Tell the reader why they got the alert. What exactly doesn’t work as it should? Maybe also tell the user how the alert was measured and if there might be false positive.
What’s the impact?

Who and what’s effected? How fast should the reader react? The alert labels should already give an impression how critical the alert is, but try to be more explicit in the runbook.
How do I diagnose this?

Provide some input on how to debug this. Where might the reader get the relevant events or logs? How to narrow down the possible root causes?
How may I mitigate the issue?

List some possible mitigation strategies or ways to resolve this alert for good.

Ideally, you shouldn’t alert on issues that could be fixed automatically. If you have one clear way to resolve this alert, check if you could resolve this automatically.
How do I tune the alert?

Maybe this alert wasn’t actionable, or maybe the alert was raised far too late. Give the reader options to tune the alert to make it less noisy or more sensitive.

Whenever possible try to provide code snippets and precise instructions. If the reader got a critical alert, they don’t have the time or nerves to build the jq query they need right now or to find out exactly which controller is responsible for this CRD.

It’s considered best practice to put all your runbooks at docs/modules/ROOT/pages/runbooks/ALERTNAME.adoc, but there might be good reasons to deviate from this. Just make sure to adjust the runbook links as necessary.

Finally, a runbook doesn’t have to be perfect. Maybe you don’t really know how this might fail or how to debug this, or maybe you simply don’t have the resources right now to write a comprehensive runbook. Add one anyway. Any input can be valuable when debugging an alert and at the very least there is now a basis on which to improve on when we learn more.

Removing or Renaming Alert Rules

Sometimes alerts become obsolete. Maybe the system can now resolve the issue automatically, or the responsible part simply doesn’t exist anymore.

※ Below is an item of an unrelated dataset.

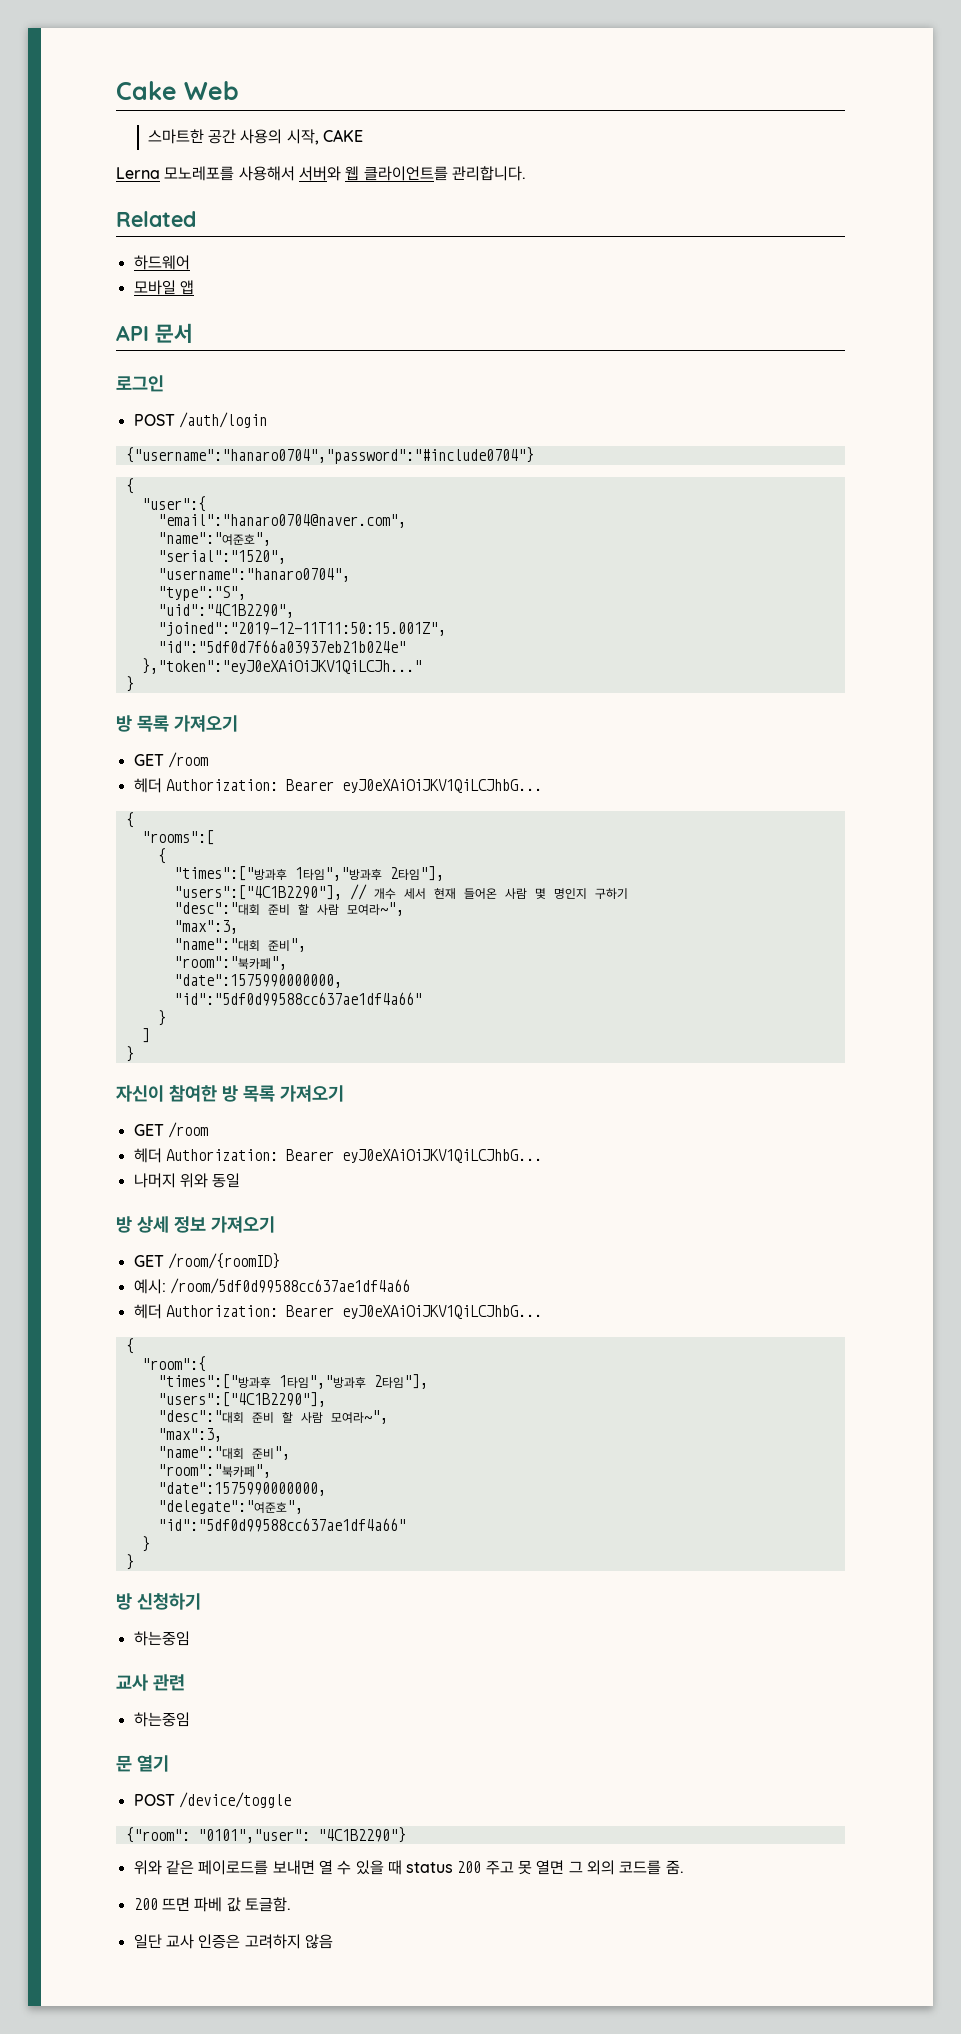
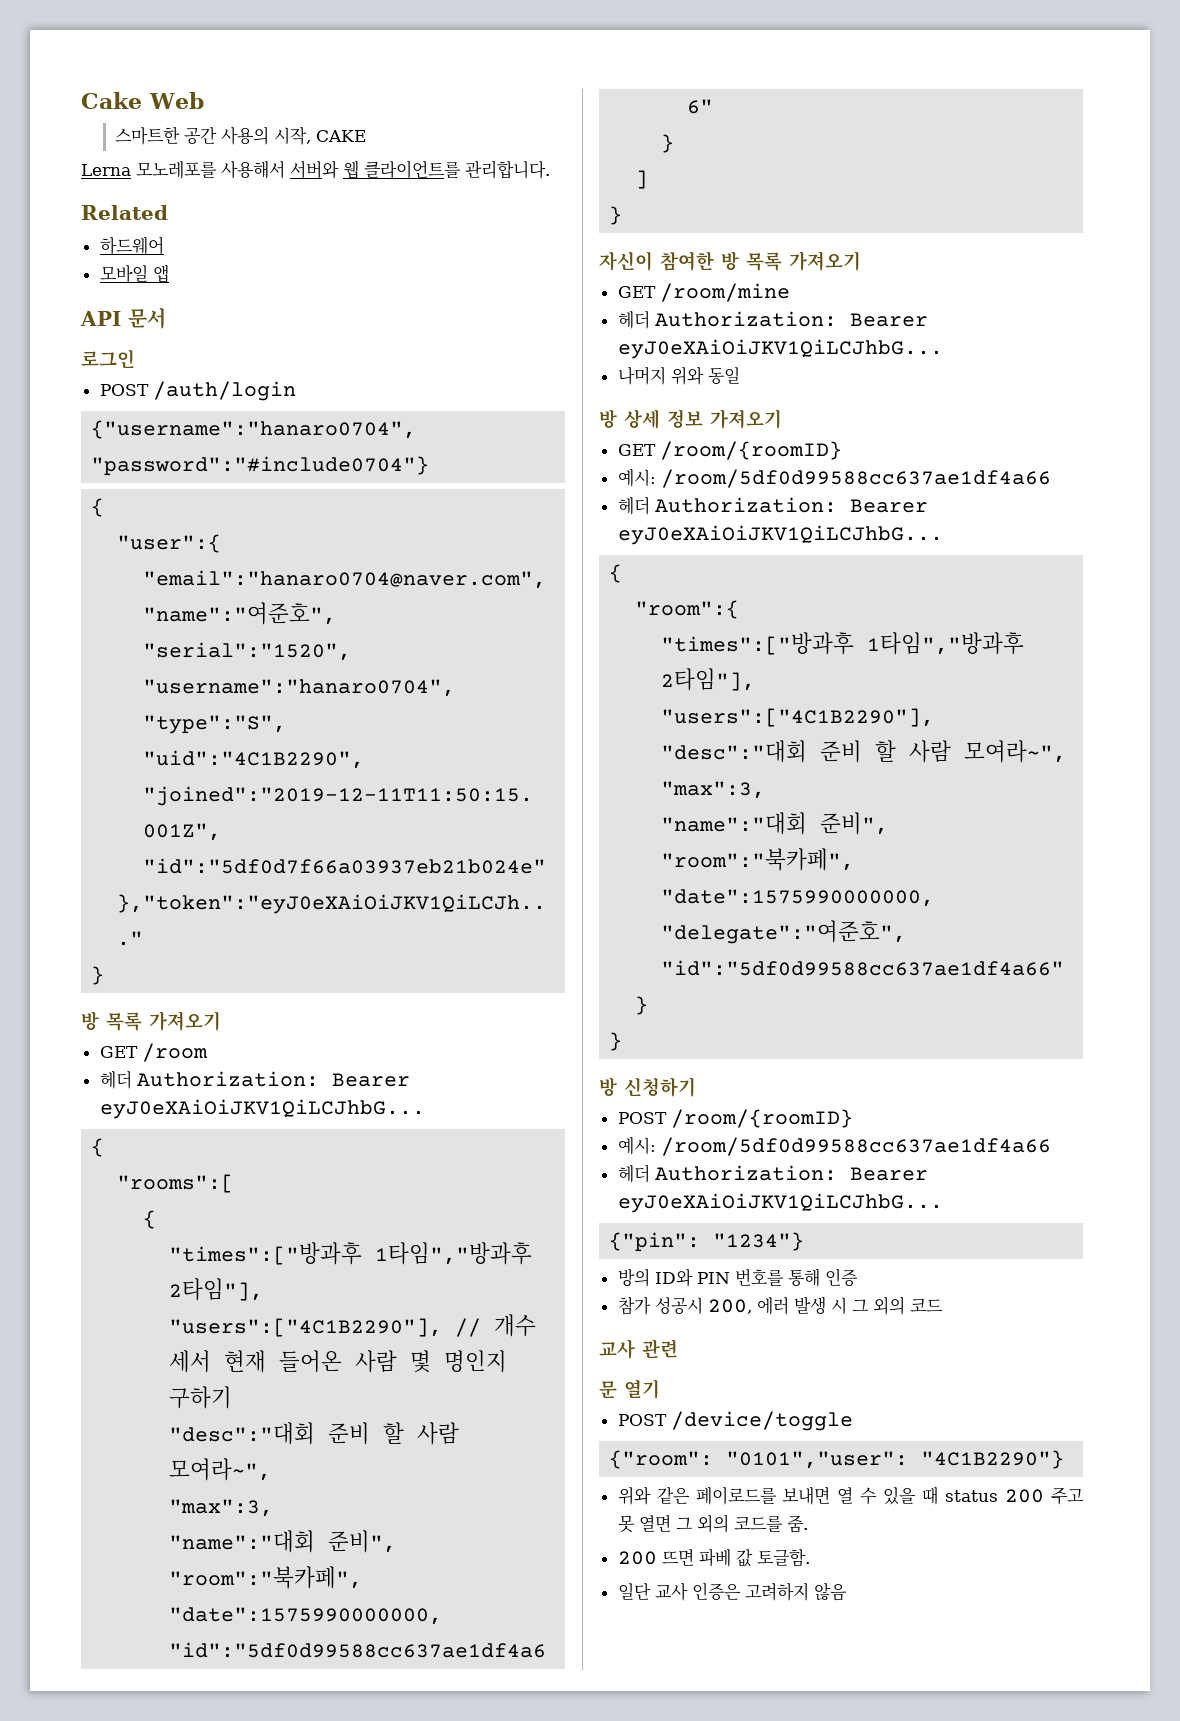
[167,1122,208,1138] /room -> [659,283,790,302] /room/mine
[133,1631,190,1646] 하는중임 -> [617,1109,853,1128] [617,1137,1051,1156] [617,1164,928,1183] [617,1193,943,1213] [609,1232,805,1252] [617,1268,858,1287] [617,1296,943,1315] POST /room/{roomID} // 예시: /room/5df0d99588cc637ae1df4a66 // 헤더 Authorization: Bearer eyJ0eXAiOiJKV1QiLCJhbG... // {"pin": "1234"} // 방의 ID와 PIN 번호를 통해 인증 // 참가 성공시 200, 에러 발생 시 그 외의 코드
[133,1712,190,1727] // 하는중임 -> (678, 1348) none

However, you need to make sure that you never break a runbook link. There might be people using older releases of your component and their runbook links should still lead to valid runbooks.

Don’t remove runbook remarks if they get obsolete, but make a note that they’re only relevant for older versions.
Don’t remove runbooks, but simply remove them from the navigation.
If you rename an alert or move the runbook, use page aliases to keep old links valid.

If you follow these three rules, runbook links should always stay relevant.